Alors que les gouvernements locaux et nationaux encouragent diverses formes de suprématie, il est de la responsabilité des gouvernements et des agences supranationaux de ramener la Hongrie vers les valeurs européennes de liberté et d’égalité. Le Conseil de l’Europe, responsable de la surveillance des droits de l’homme, de la démocratie et de l’État de droit en Europe, a voté la semaine dernière pour commencer à surveiller la Hongrie, citant « l’érosion des freins et contrepoids démocratiques » depuis 2010.

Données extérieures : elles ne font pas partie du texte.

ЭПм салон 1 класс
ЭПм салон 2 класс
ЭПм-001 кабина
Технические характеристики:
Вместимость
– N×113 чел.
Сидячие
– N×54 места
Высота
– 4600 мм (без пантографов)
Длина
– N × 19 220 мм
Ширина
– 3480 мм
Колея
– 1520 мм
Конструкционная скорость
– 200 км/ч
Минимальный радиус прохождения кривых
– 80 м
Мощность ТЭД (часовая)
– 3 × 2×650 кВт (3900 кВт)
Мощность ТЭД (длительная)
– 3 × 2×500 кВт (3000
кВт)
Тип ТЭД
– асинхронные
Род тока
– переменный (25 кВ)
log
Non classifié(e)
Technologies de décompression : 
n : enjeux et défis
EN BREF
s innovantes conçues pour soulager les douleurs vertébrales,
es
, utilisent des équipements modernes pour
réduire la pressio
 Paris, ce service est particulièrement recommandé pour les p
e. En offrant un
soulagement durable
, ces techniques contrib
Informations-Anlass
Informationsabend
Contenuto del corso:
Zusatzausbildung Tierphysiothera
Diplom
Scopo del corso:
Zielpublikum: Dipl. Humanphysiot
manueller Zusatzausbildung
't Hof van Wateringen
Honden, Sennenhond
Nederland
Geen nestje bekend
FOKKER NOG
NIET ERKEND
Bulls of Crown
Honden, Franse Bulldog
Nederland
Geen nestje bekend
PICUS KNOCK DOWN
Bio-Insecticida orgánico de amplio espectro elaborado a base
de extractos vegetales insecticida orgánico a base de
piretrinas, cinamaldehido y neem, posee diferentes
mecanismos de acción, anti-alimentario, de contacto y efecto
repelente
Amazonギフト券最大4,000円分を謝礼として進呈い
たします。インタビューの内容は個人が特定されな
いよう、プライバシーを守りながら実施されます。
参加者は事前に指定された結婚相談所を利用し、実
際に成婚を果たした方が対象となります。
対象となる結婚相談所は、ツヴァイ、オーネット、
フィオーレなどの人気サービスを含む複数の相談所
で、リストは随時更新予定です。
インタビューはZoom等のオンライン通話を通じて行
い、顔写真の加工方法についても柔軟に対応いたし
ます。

Entre-temps, l’Union européenne, dont la Hongrie fait partie, a menacé de poursuivre en justice les récents changements constitutionnels et décidera de sa ligne de conduite une fois qu’un examen complet sera terminé. Benjamin Abtan, écrivant dans New Statesman, note que l’UE a le pouvoir de réprimander la Hongrie si elle estime que les « freins et contrepoids démocratiques » sont érodés, entre autres, en suspendant ses pouvoirs de vote à la Commission, au Parlement et au Conseil. La gravité du problème pour les Juifs en Hongrie a été soulignée une fois de plus au cours du week-end lorsque Ferenc Orosz, chef de l’Association hongroise Raoul Wallenberg, a été battu lors d’un match de football à Budapest. Orosz a déclaré qu’au match, la foule scandait des slogans fascistes pro-Mussolini et criait « Sieg Heil ! », et lorsqu’il a demandé qu’ils s’arrêtent, Orosz a été « menacé et traité de « communiste juif ». Après le match, Orosz a été attaqué et est parti avec le nez cassé.
Un incident comme celui-ci est inhabituel dans la mesure où, comme le souligne Berger, la plupart des menaces envers les minorités en Hongrie ont été verbales et intégrées dans le discours politique. Mais l’environnement de plus en plus xénophobe en Hongrie signifie que certains Juifs ont déjà pris des dispositions pour quitter le pays, certains pour Israël mais d’autres pour l’Autriche, à la fois pour des raisons économiques et de sécurité.
C’est troublant en soi, mais ce qui est si important dans le problème hongrois, c’est que le destin des Juifs et des Roms n’existe pas isolément, mais est lié à un changement beaucoup plus large et plus troublant de la démocratie et de la pluralité vers le nationalisme et l’autoritarisme.